Another off-label marketing scheme centered around the selective estrogen receptor modulator Evista. Eli Lilly, its manufacturer, had noted fewer incidences of breast cancer in an Evista trial and wanted to market it not just for its approved treatment of prevention of osteoporosis but for prevention of breast cancer. A group of doctors told Lilly the anticancer marketing claims were “an egregious stretch” and that Evista’s high risk of stroke canceled out any anticancer benefits.

Undaunted, Lilly armed 1000 of its drug reps with an off-label Evista sales plan to sell the unapproved use of breast cancer prevention. Drug reps were told to hide a disclosure page that said, “The effectiveness of [Evista] in reducing the risk of breast cancer has not yet been established,” and “All of the authors were either employees or paid consultants of Eli Lilly at the time this article was written,” according to the Department of Justice.

Lilly was charged with a violation of the Food, Drug, and Cosmetic Act and ordered to pay a $36 million settlement for the off-label marketing. But Evista did receive approval to reduce the “risk of invasive breast cancer in postmenopausal women with osteoporosis and in postmenopausal women at high risk for invasive breast cancer.” The problem was the drug, marketed so freely for off-label uses, was far from safe. Prescribing information warned “Serious and life-threatening side effects can occur while taking EVISTA” and ads warned about “death due to stroke.” Its effectiveness was also not impressive. Patients were warned that Evista doesn’t “completely prevent breast cancer,” and “Breast examinations and mammograms should be done before starting Evista and regularly thereafter.”

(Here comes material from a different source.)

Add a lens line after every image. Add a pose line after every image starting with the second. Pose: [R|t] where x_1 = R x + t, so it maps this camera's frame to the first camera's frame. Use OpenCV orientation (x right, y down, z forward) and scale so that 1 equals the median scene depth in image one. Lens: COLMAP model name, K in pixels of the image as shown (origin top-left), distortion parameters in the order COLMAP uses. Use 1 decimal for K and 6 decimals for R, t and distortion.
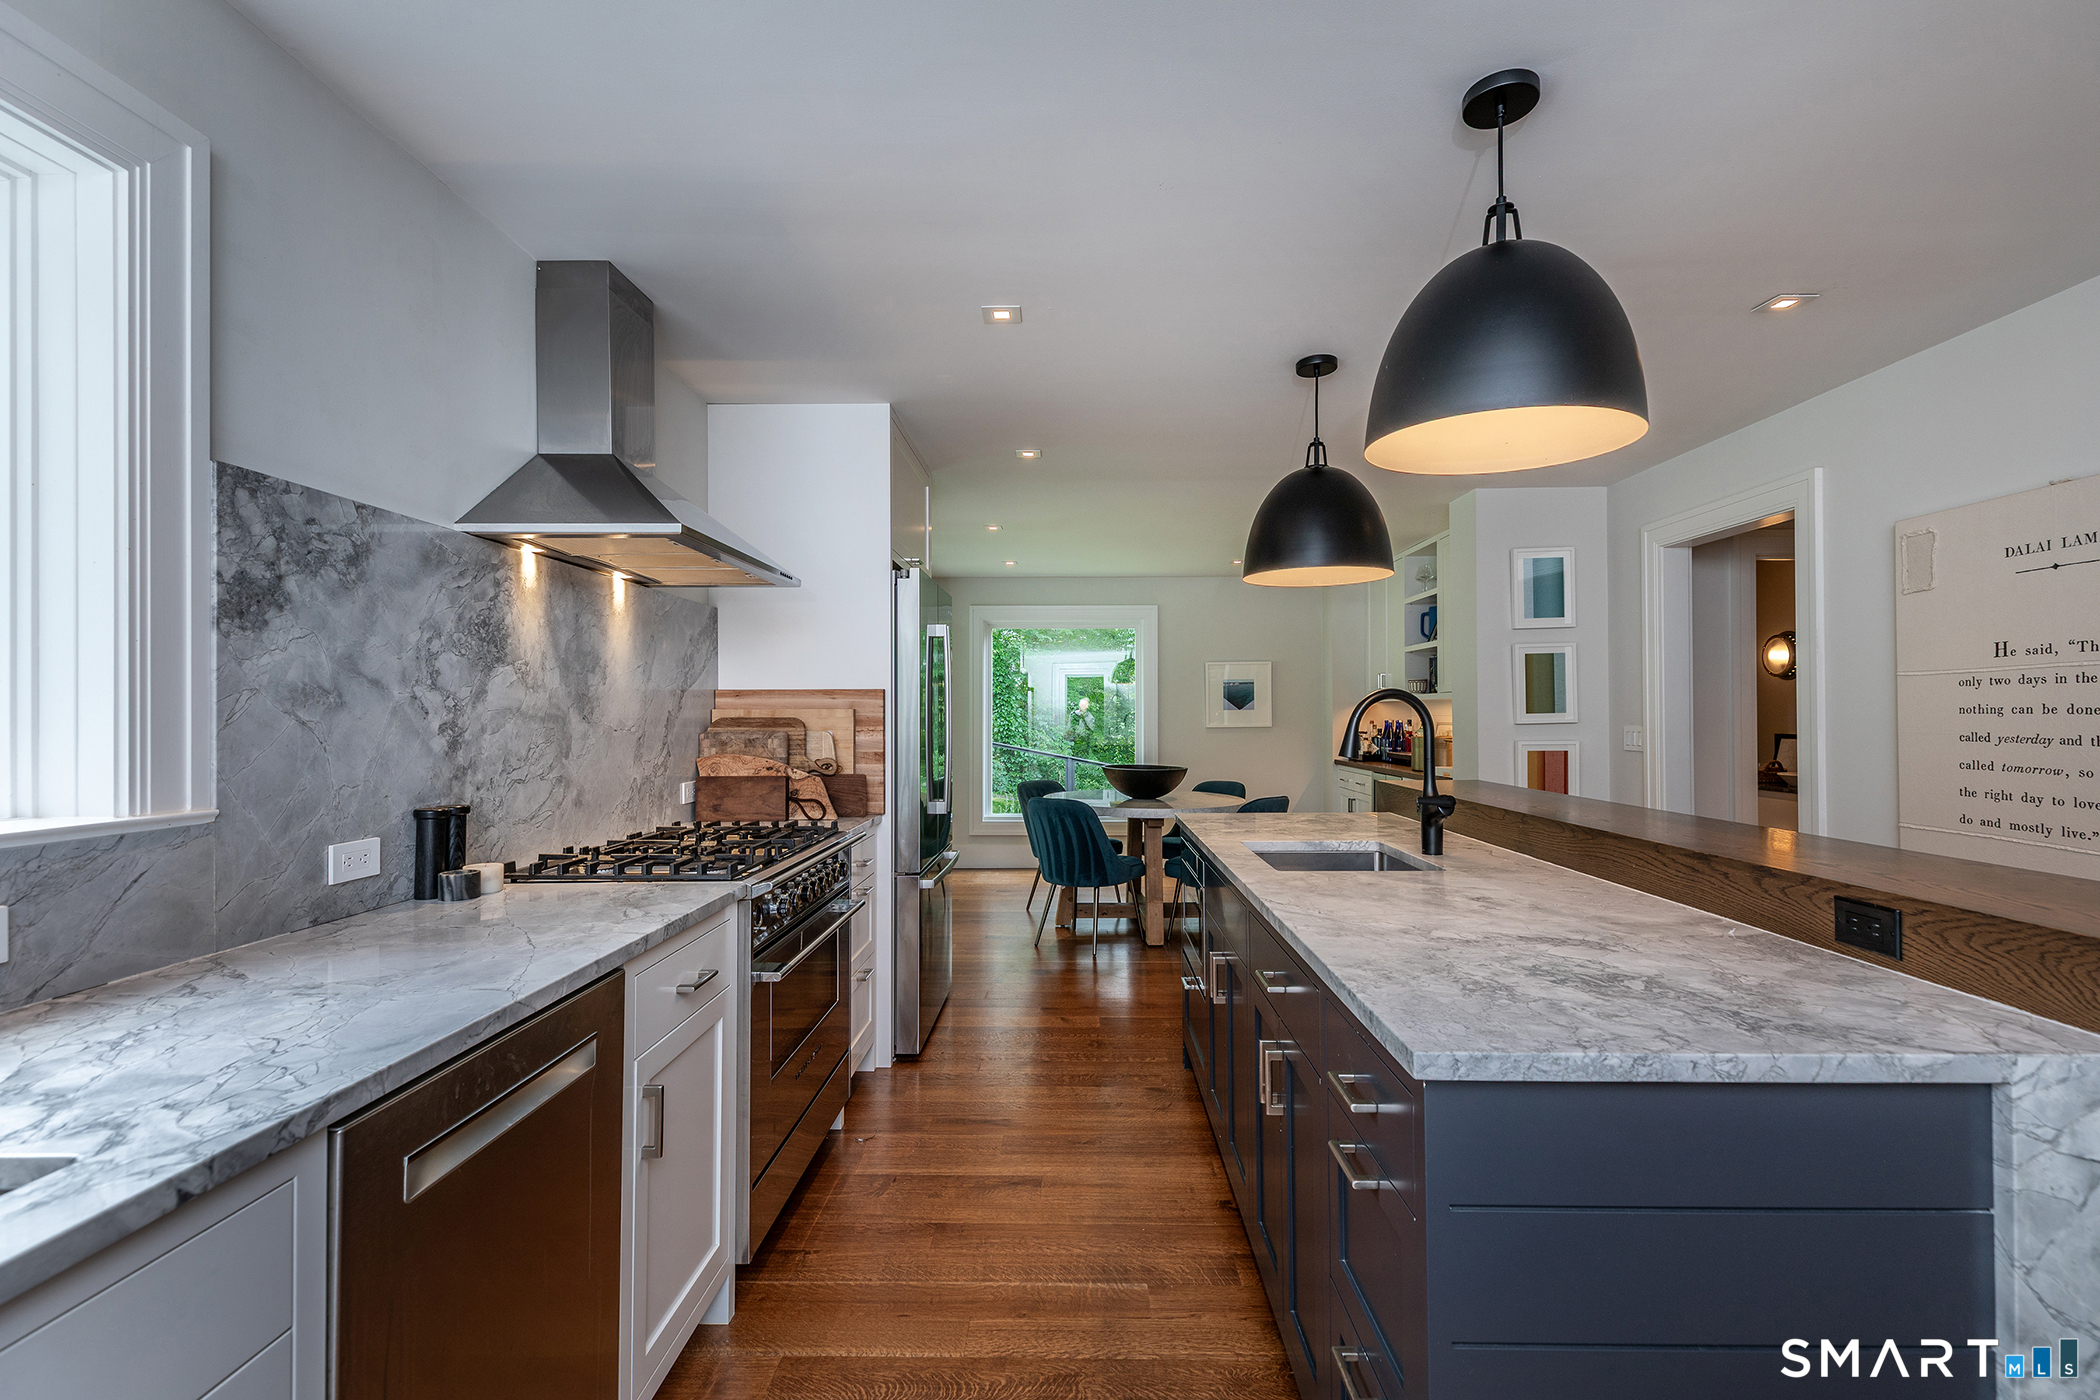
lens RADIAL K [[984.0, 0, 1050.0], [0, 984.0, 700.0], [0, 0, 1]] dist [0.017898, -0.000426]
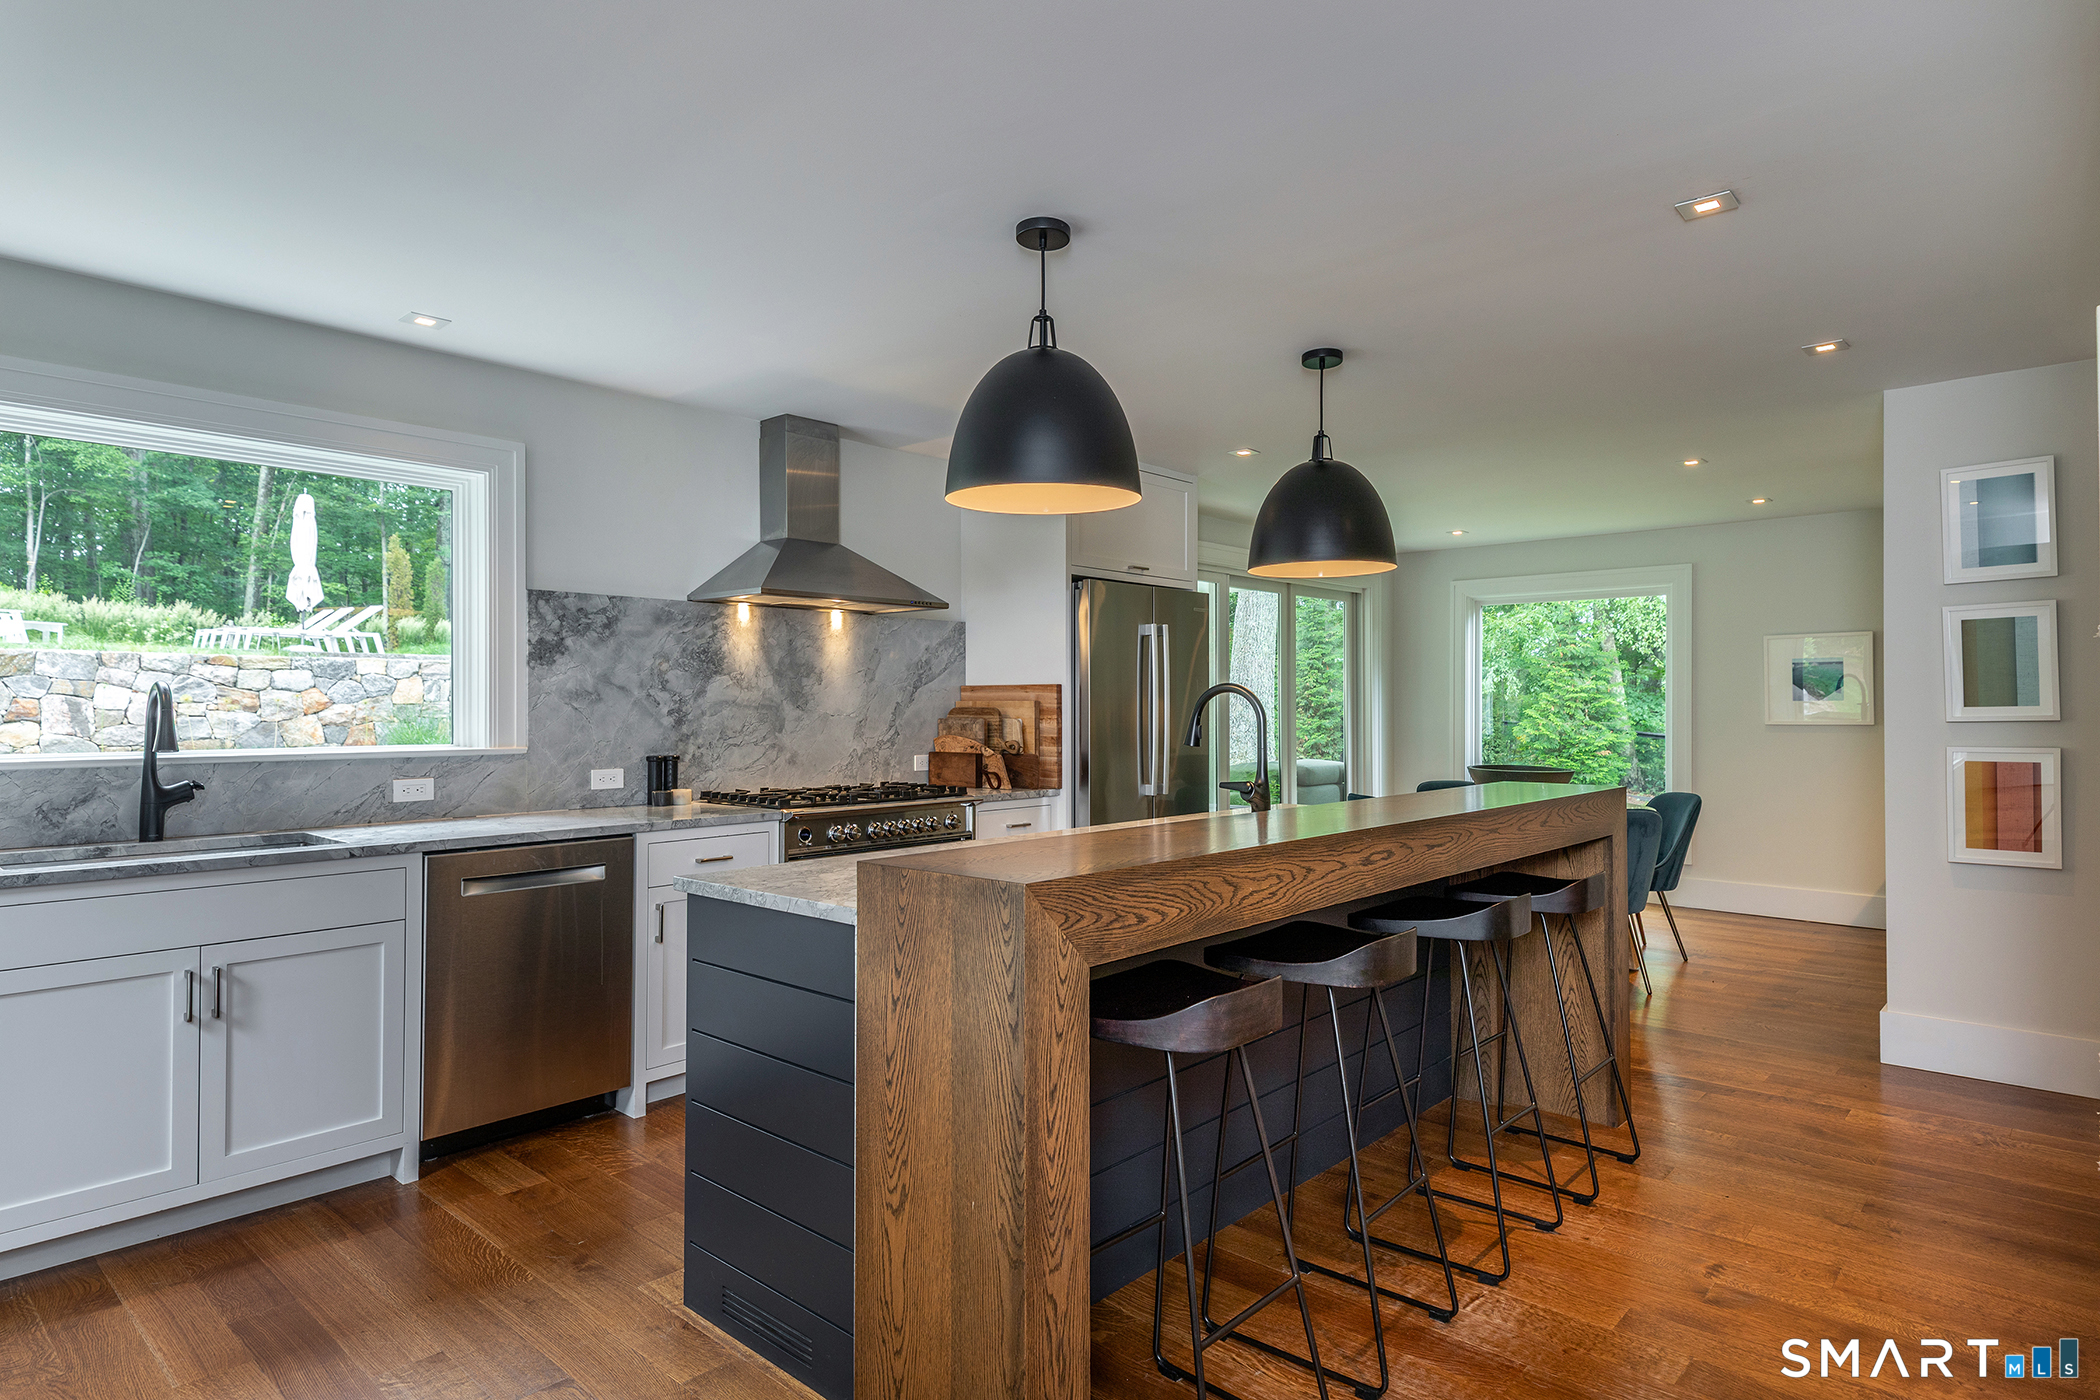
lens RADIAL K [[1168.2, 0, 1050.0], [0, 1168.2, 700.0], [0, 0, 1]] dist [0.003856, 0.000841]
pose [[0.753915, 0.000875, -0.656971, 1.270426], [0.006578, 0.999939, 0.008880, -0.008076], [0.656939, -0.011016, 0.753864, -0.139920]]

Clearly, forgiveness is cheaper than permission for drug makers who consider such settlements the cost of doing business. But are drug sales pitches really “speech?” Can a “truthful and not misleading” determination really be made by the for-profit company selling the product? If drug companies’ product claims are protected under the First Amendment and they can sell directly to doctors and patients why even have an FDA?

Over 50 years ago, Big Pharma was also annoyed with the slow-paced FDA whose efforts to ensure drugs were safe cut into profits. One company even complained to an FDA official’s bosses that she was a petty bureaucrat. The company made thalidomide.